In the data below, locate each line with the word "pixels" and list it.

==== The records

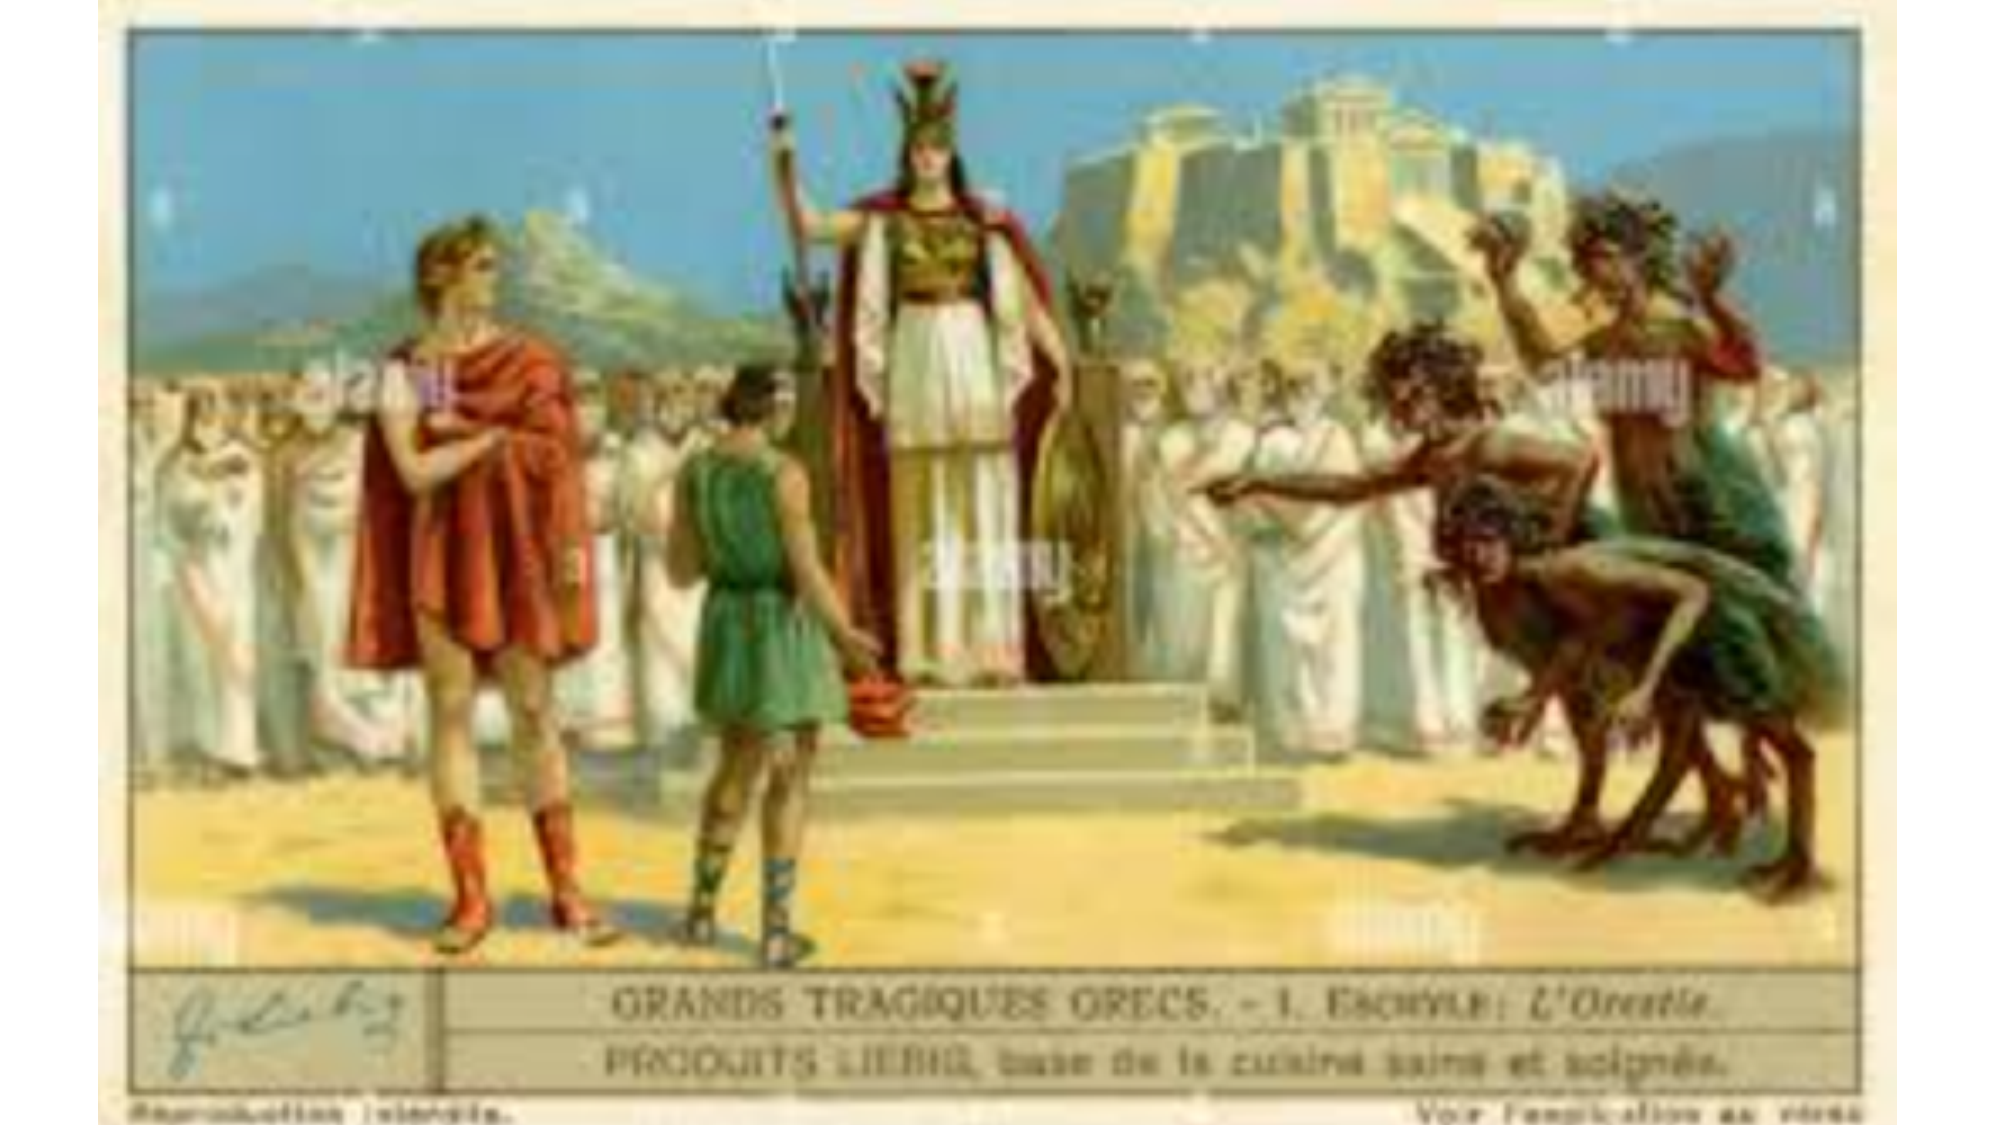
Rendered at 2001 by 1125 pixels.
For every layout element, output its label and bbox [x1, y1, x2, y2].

picture [98, 0, 1897, 1125]
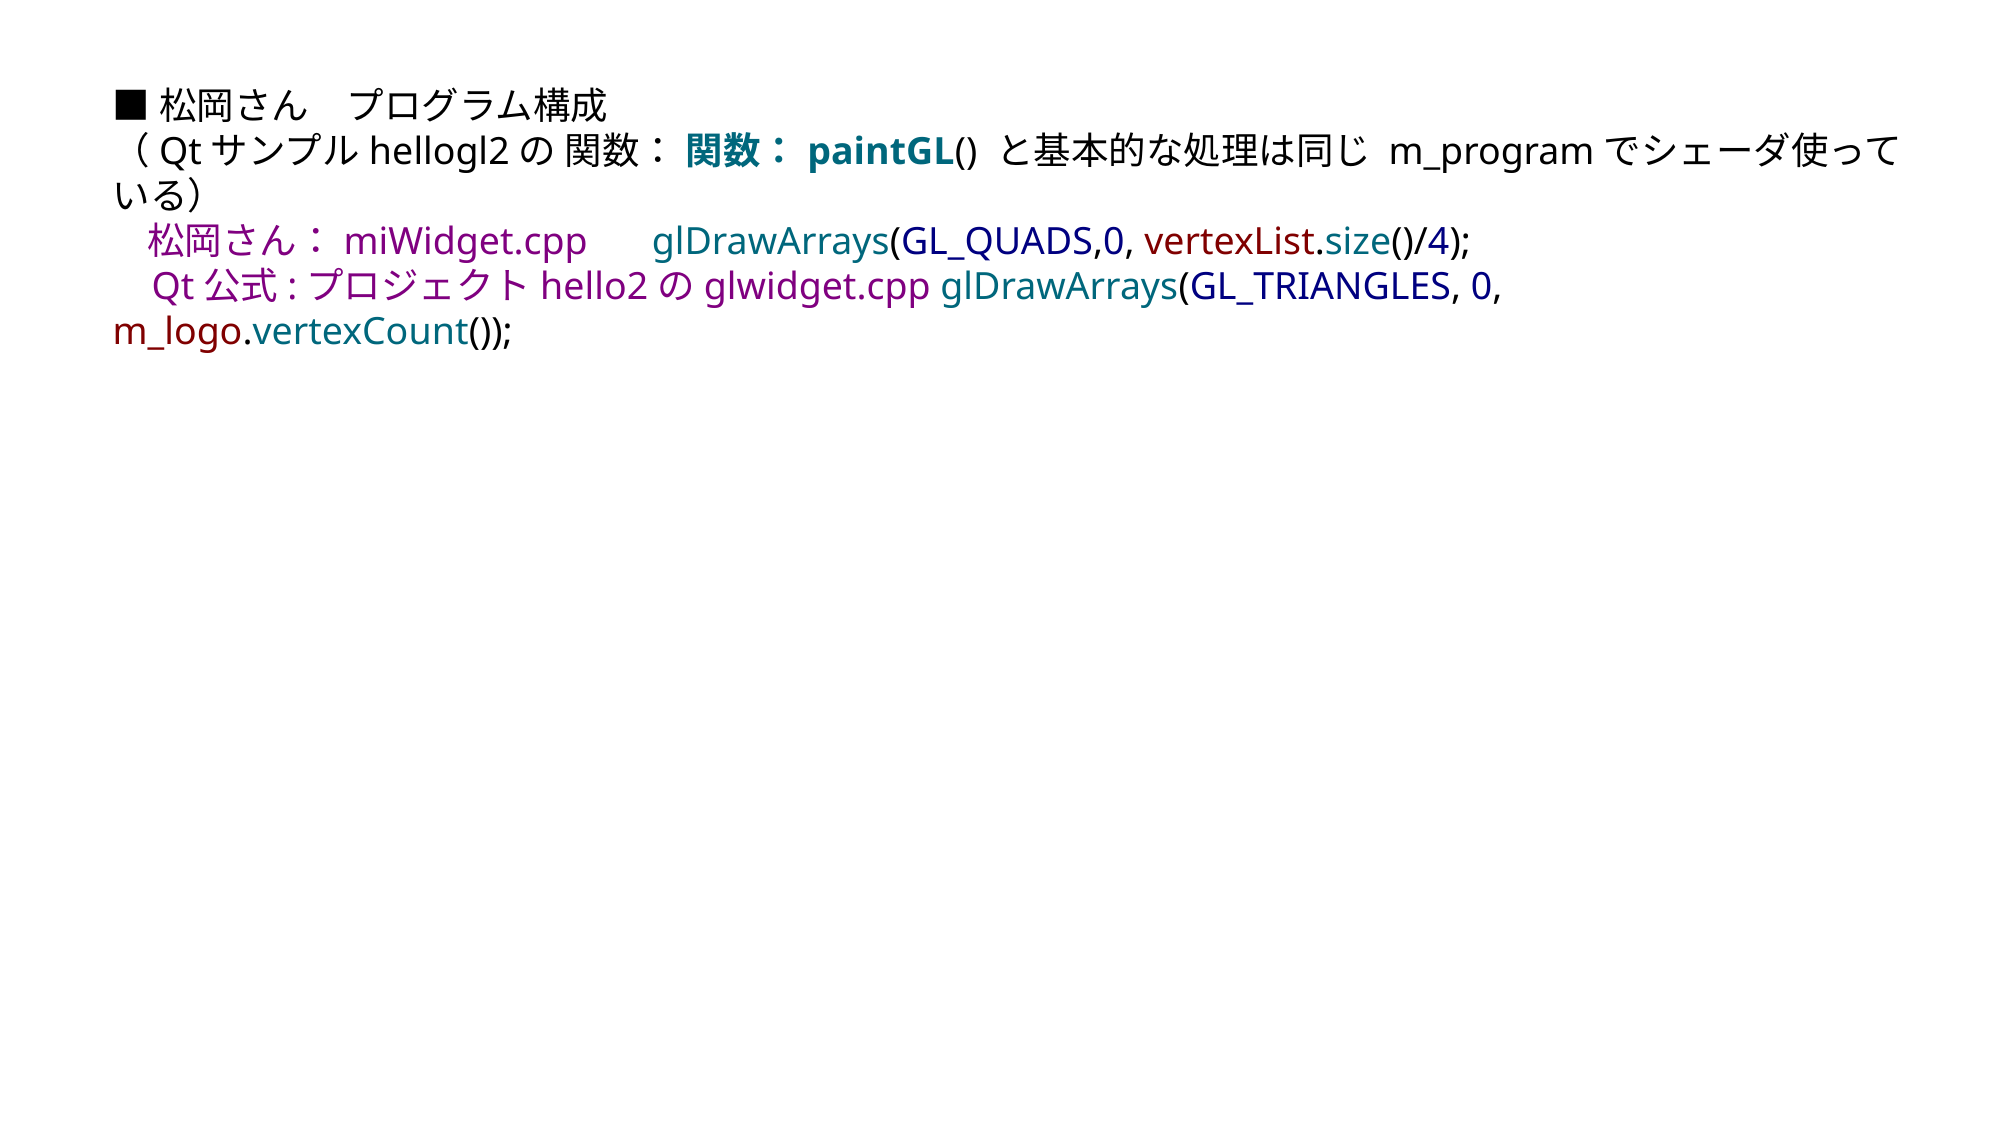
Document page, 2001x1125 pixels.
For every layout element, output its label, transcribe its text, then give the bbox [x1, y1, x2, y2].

text_box ■松岡さん プログラム構成 （Qtサンプルhellogl2の 関数： 関数：paintGL() と基本的な処理は同じ m_programでシェーダ使っている） 松岡さん：miWidget.cpp glDrawArrays(GL_QUADS,0, vertexList.size()/4); Qt公式:プロジェクトhello2のglwidget.cpp glDrawArrays(GL_TRIANGLES, 0, m_logo.vertexCount()); [97, 74, 1925, 360]
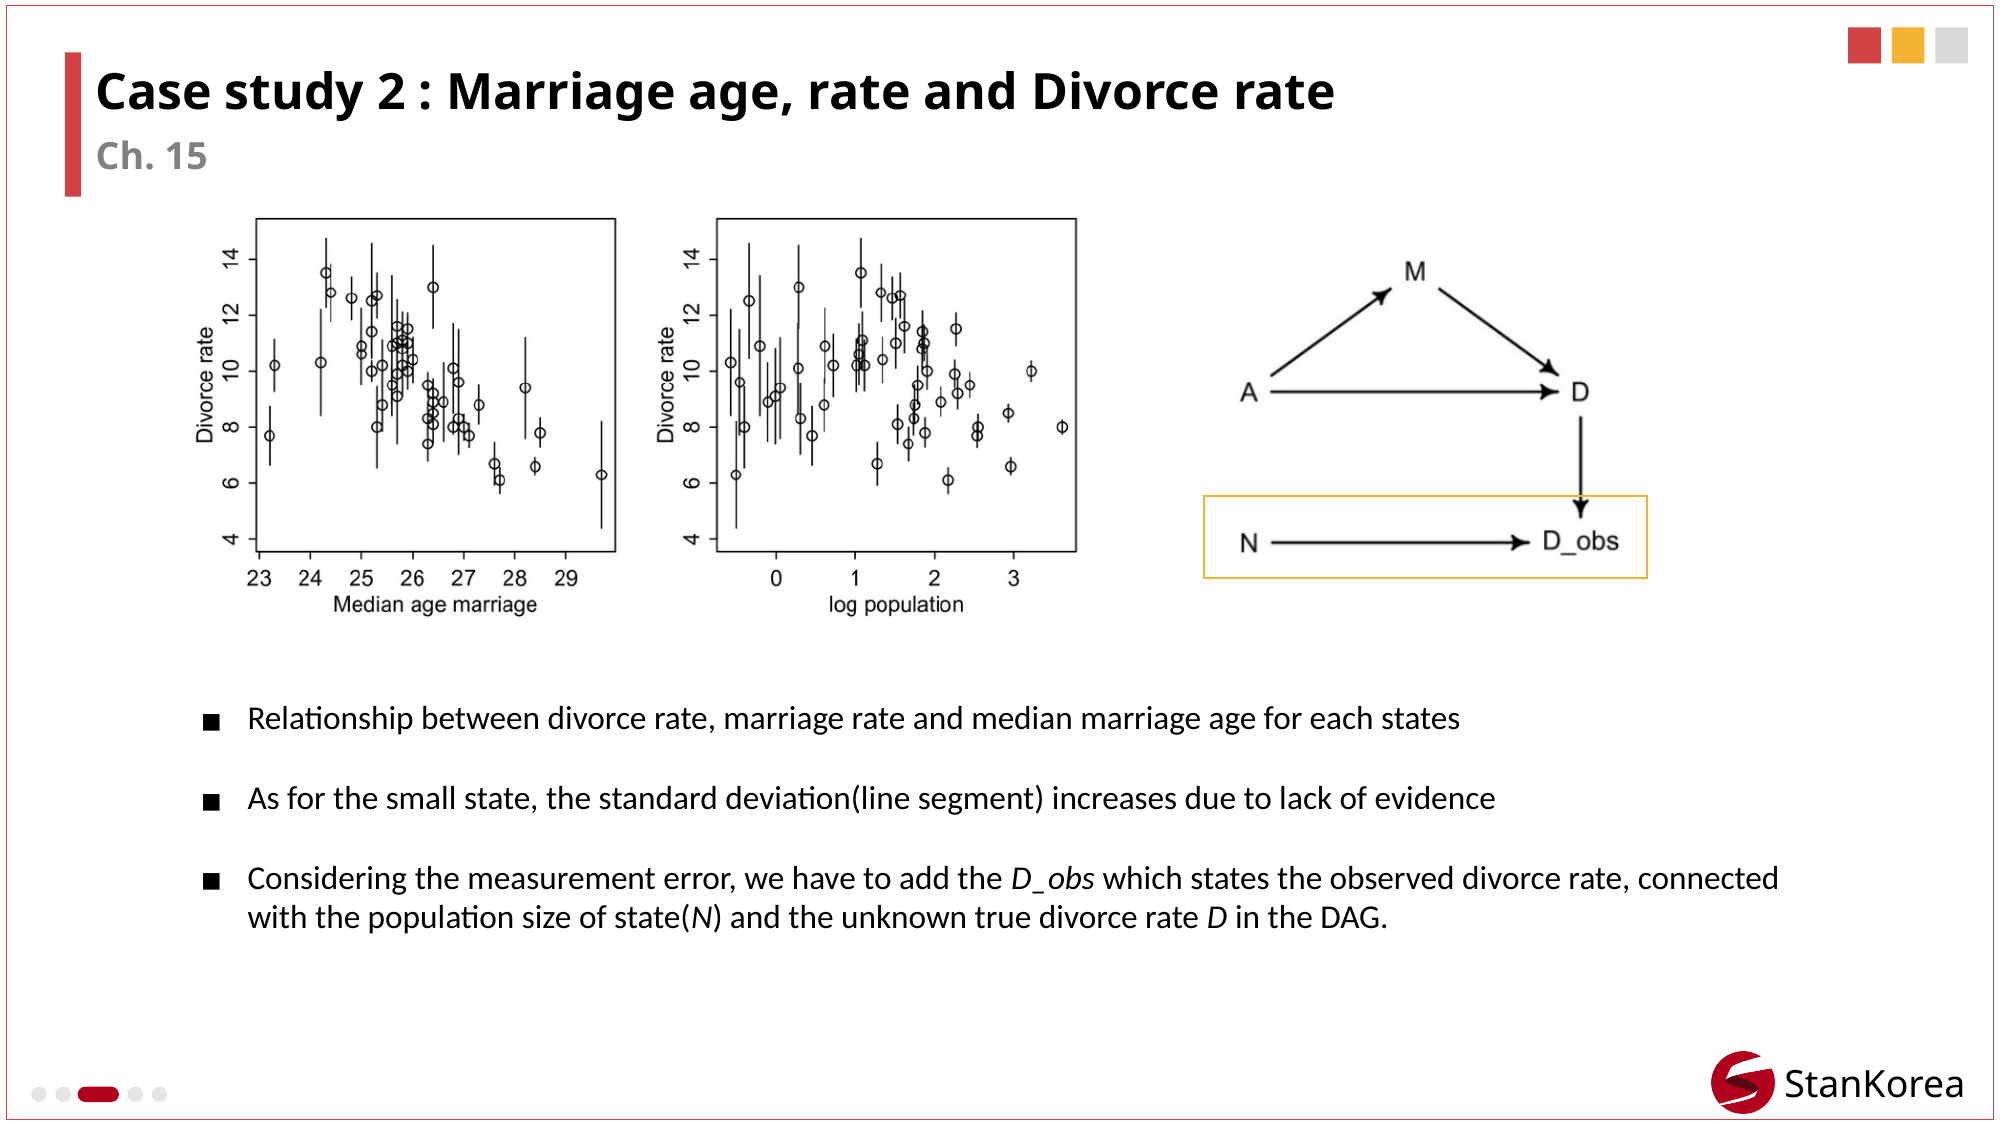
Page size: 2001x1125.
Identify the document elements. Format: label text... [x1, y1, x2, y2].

text_box [31, 1086, 47, 1103]
text_box [127, 1086, 144, 1103]
text_box [64, 52, 81, 197]
text_box [55, 1086, 71, 1103]
text_box [151, 1086, 168, 1103]
text_box [77, 1086, 119, 1103]
picture [1192, 224, 1667, 579]
text_box Ch. 15 [80, 128, 1000, 185]
picture [1711, 1051, 1775, 1114]
text_box Relationship between divorce rate, marriage rate and median marriage age for each states As for the small state, the standard deviation(line segment) increases due to lack of evidence Considering the measurement error, we have to add the D_obs which states the observed divorce rate, connected with the population size of state(N) and the unknown true divorce rate D in the DAG. [185, 688, 1815, 947]
picture [185, 204, 1086, 624]
text_box Case study 2 : Marriage age, rate and Divorce rate [80, 52, 1722, 128]
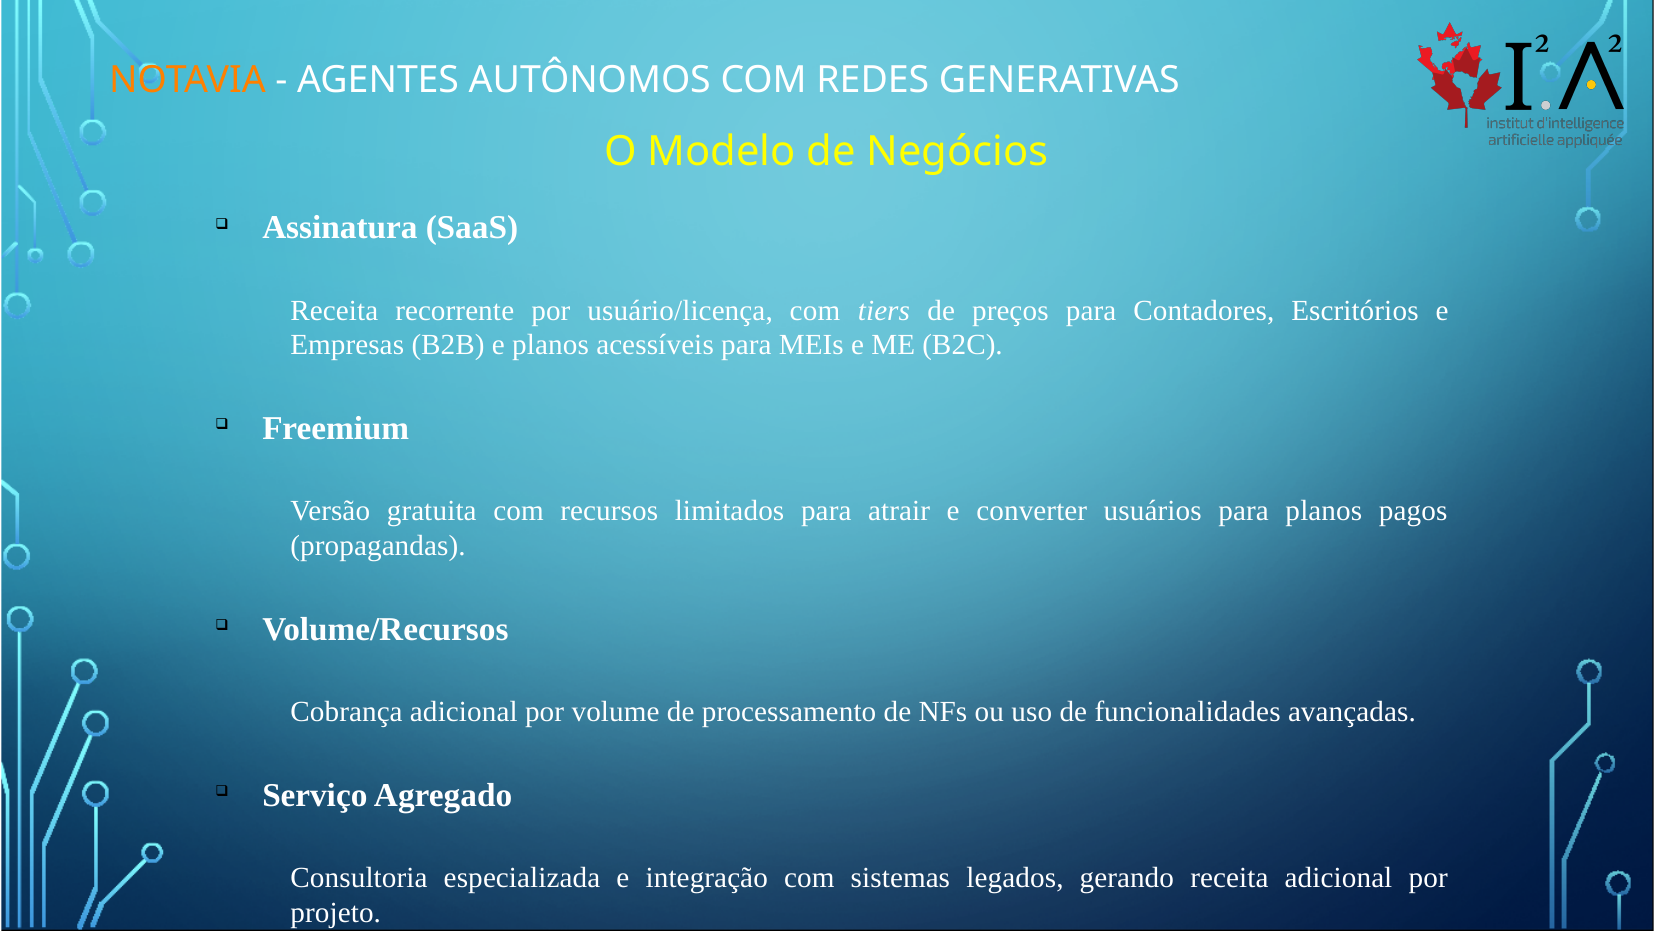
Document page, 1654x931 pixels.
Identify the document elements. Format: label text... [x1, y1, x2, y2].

========

**Output for this task**
Rendered at 2001 by 1125 pixels.
Document page, 2001x1125 pixels.
Document page, 1654x931 pixels.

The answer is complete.